# INPUT DATA:

+ + + +

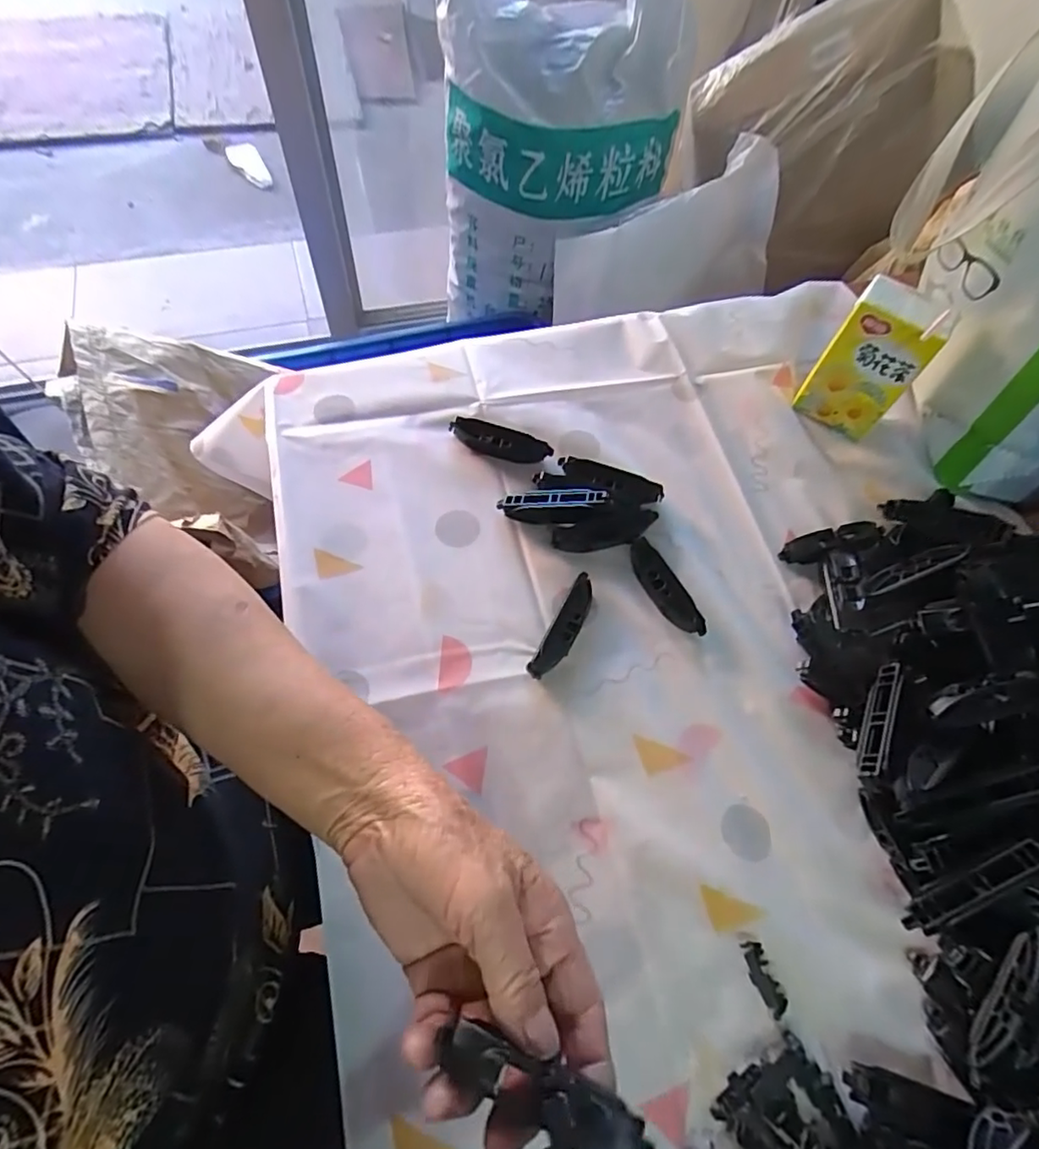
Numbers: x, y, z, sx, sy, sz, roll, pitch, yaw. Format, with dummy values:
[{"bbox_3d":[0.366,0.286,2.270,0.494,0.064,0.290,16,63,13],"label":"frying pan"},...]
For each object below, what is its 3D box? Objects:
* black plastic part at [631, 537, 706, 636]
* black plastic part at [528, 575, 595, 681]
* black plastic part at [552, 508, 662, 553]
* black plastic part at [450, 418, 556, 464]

+ + + +

# PROBLEM TO SOLVE:
Sift through the entries and copy every line with "black".

# SOLUTION TO THIS PROBLEM:
* black plastic part at [631, 537, 706, 636]
* black plastic part at [528, 575, 595, 681]
* black plastic part at [552, 508, 662, 553]
* black plastic part at [450, 418, 556, 464]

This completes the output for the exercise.